Durant la conversation de Sénéchal et de Lucrèce, la petite Noémie, en bas du moulin, regardait les deux poneys baptisés Gog et Magog avec un air de compassion condescendante, tel un chef de tribu qui surveille les préparatifs d’une cérémonie rituelle. Le genre de cérémonie dansante qui se terminera invariablement par un ou deux sacrifices humains. De son sac, elle sortit divers accessoires et se mit à l’ouvrage.

— Bon, je vois le topo. Quoi d’autre ? Un ordi ? demanda Sénéchal qui suivait des yeux la fillette.

— On peut supposer que notre ami ne possède pas ce genre de jouet, soit parce qu’il y est allergique, soit parce qu’il fait un boulot où on ne doit pas laisser de traces. Dans son portefeuille, en plus de sa carte d’agent commercial indépendant au nom de Marco Sempieru, on a trouvé une carte d’adhérent à un club de tir. Dans un de ses tiroirs, on en a trouvé quatre autres.

— Quatre quoi ?

— Quatre cartes d’adhérent, toutes valides de l’année en cours.

— Un « fanamili » ? Un de ces types fanatiques de la chose militaire ?

— Peut-être. Sans doute… Ou pire. Si ce type faisait le boulot auquel je pense, et auquel je t’entends être en train de penser, il doit avoir une planque pour son artillerie quelque part, et de préférence pas trop loin. Je suis allé à la cave, elle était totalement vide.

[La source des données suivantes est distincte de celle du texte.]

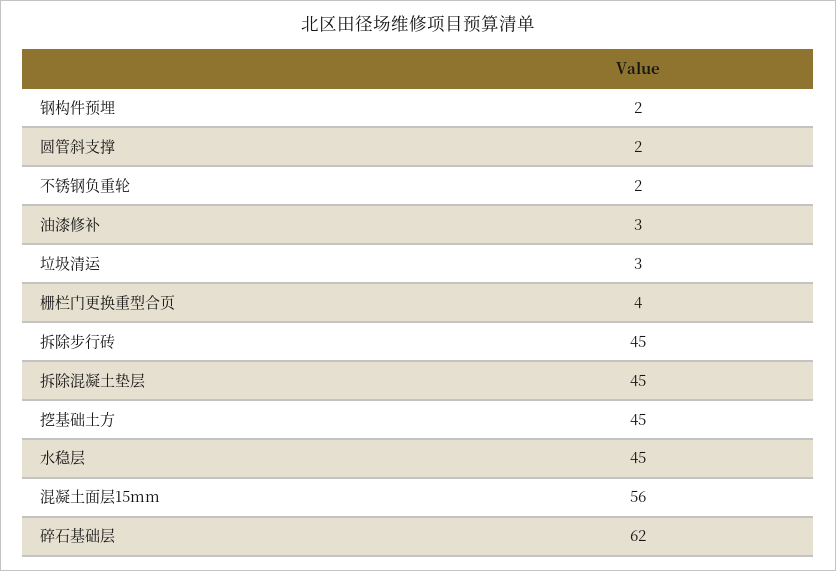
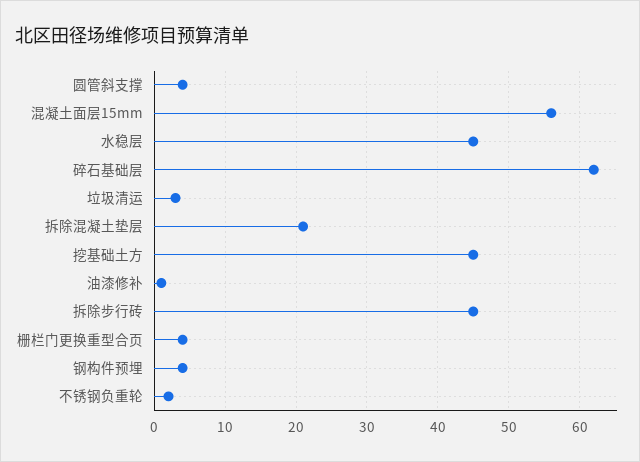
钢构件预埋: 2 -> 4
圆管斜支撑: 2 -> 4
油漆修补: 3 -> 1
拆除混凝土垫层: 45 -> 21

J’espère que c’est pas pour lui faucher son petit matériel qu’on l’a buté. Sinon, quelqu’un se balade maintenant avec une intéressante puissance de feu… Comme tu le sais, j’ai horreur de toutes ces armes à poudre. Je ne comprends pas comment les gens peuvent s’acharner à éjecter leurs semblables de ce monde-ci avec des instruments bruyants, fumigènes, et destructeurs de l’enveloppe charnelle, alors qu’un bon poison bien dosé est silencieux, ne pollue pas l’atmosphère, t’expédie tranquillement ton bonhomme et te garde un macchabée propre sur lui et prêt pour l’autopsie, comme on vient de le voir.

— Mon cher Lucrèce, je serais ravi de discuter avec toi de tes goûts en matière de criminalité, mais là, il faut que j’y aille. Rends-moi un service, appelle Destouches de ma part. Il nous faut les relevés téléphoniques du militaire, avec les éventuels appels longue distance. Tiens-moi au courant. Tchao.

Sur le gazon, les deux poneys étaient maintenant affublés de rideaux bariolés noués sous le poitrail et ils secouaient la tête nerveusement, essayant de se débarrasser de leurs chapeaux de paille cabossés attachés à leurs oreilles par du raphia. Sénéchal ouvrit la fenêtre bruyamment et regarda en direction de l’enfant, prenant ce qu’il estimait être son air le plus sévère, le menton levé, l’index tendu vers le ciel dans une posture biblique, souhaitant qu’à cette distance la petite pût distinguer ses sourcils froncés et ses yeux qu’il espérait terrifiants. Elle leva la tête, l’aperçut et éclata de rire… Puis, se retournant vers les poneys chamarrés, elle lui montra son derrière dans la pose gracieuse d’une ballerine en herbe saluant un public conquis.